(Short-answer chart tasks)
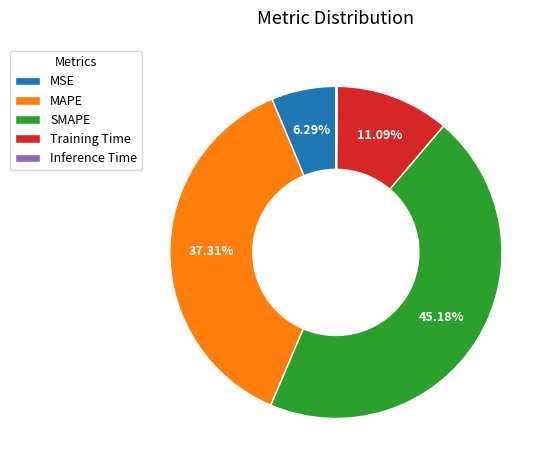

Do MAPE and SMAPE together represent more than half of the pie?

Yes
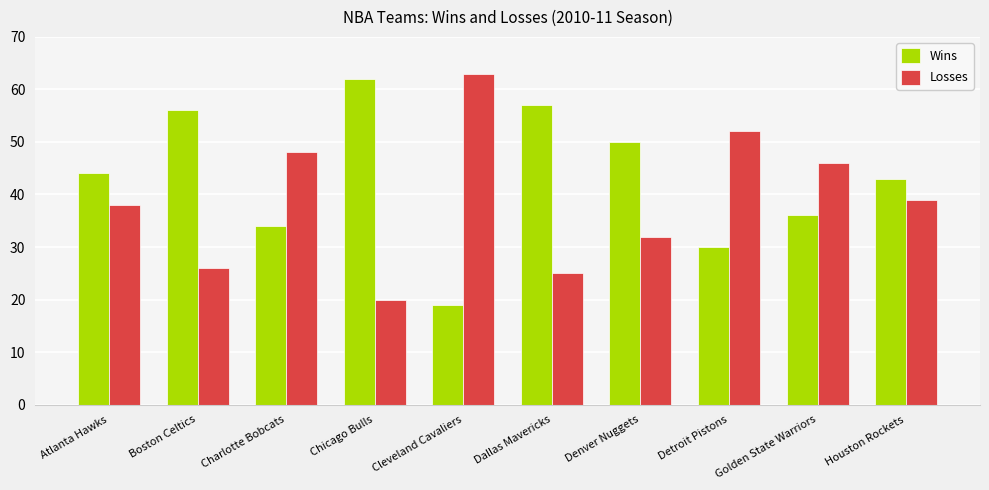

Which category has the lowest value in the Wins series?

Cleveland Cavaliers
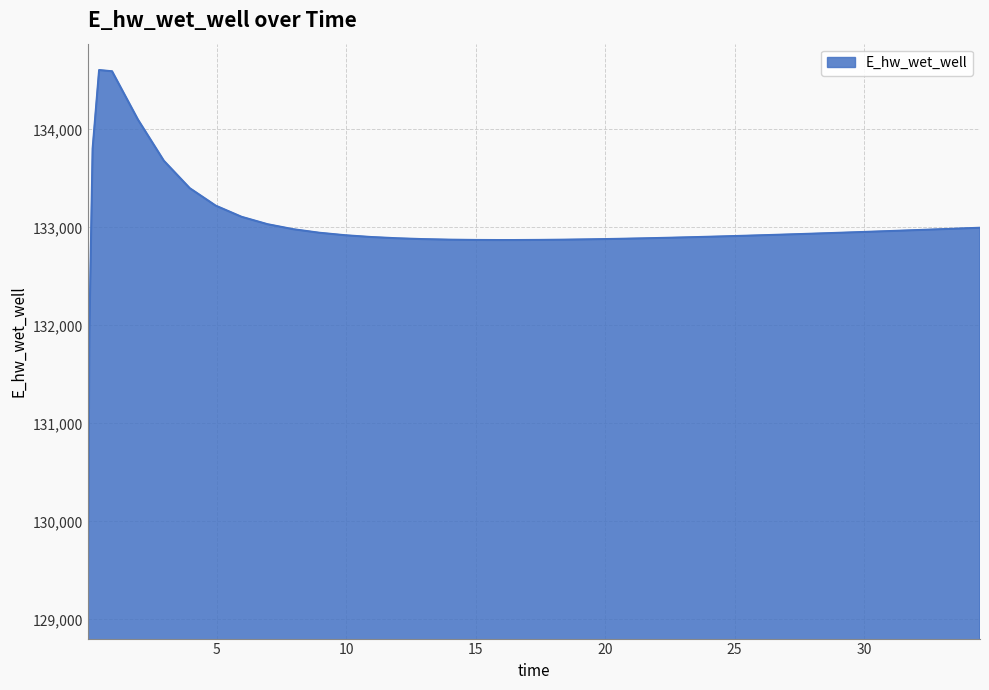

What is the maximum value shown in the chart?

134605.2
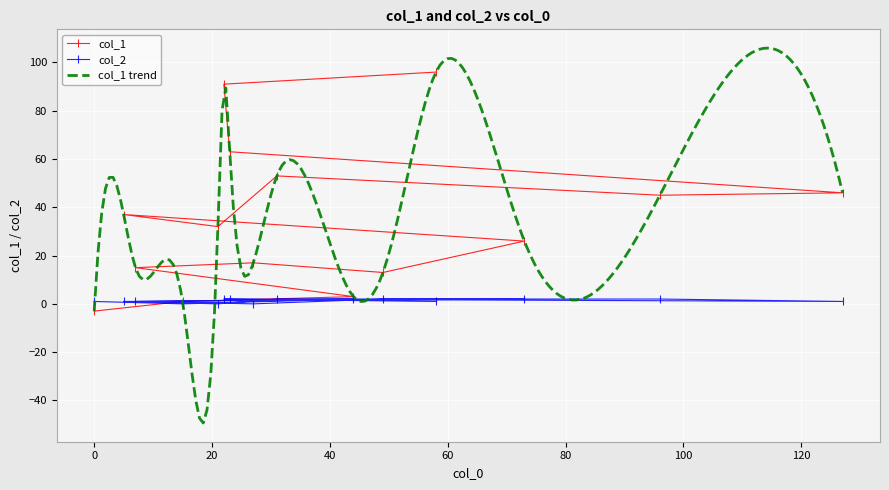

The value of col_1 at 58 is 96. True or false?

True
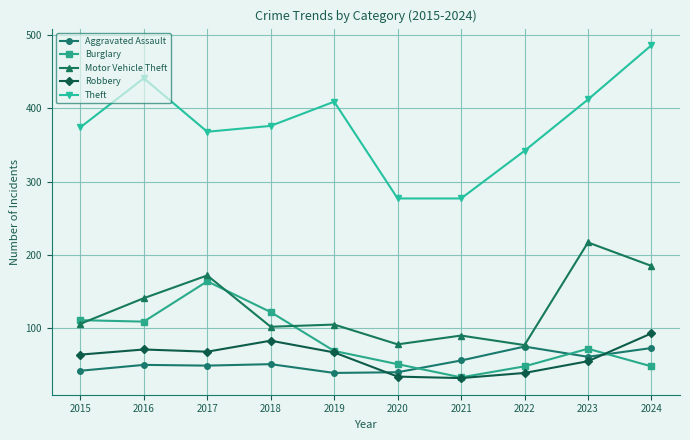

True or false: Burglary has a value of 227 at 2017.

False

• **What you need to do**
Starting with the line that contains "Which category has" and going on through the last of the rows above, can you give those lines as a numbered list, leaving out blank lines and the pictures?

• **Result for this exercise**
1. Which category has the lowest value in the Wins series?
2. Cleveland Cavaliers
3. What is the maximum value shown in the chart?
4. 134605.2
5. The value of col_1 at 58 is 96. True or false?
6. True
7. True or false: Burglary has a value of 227 at 2017.
8. False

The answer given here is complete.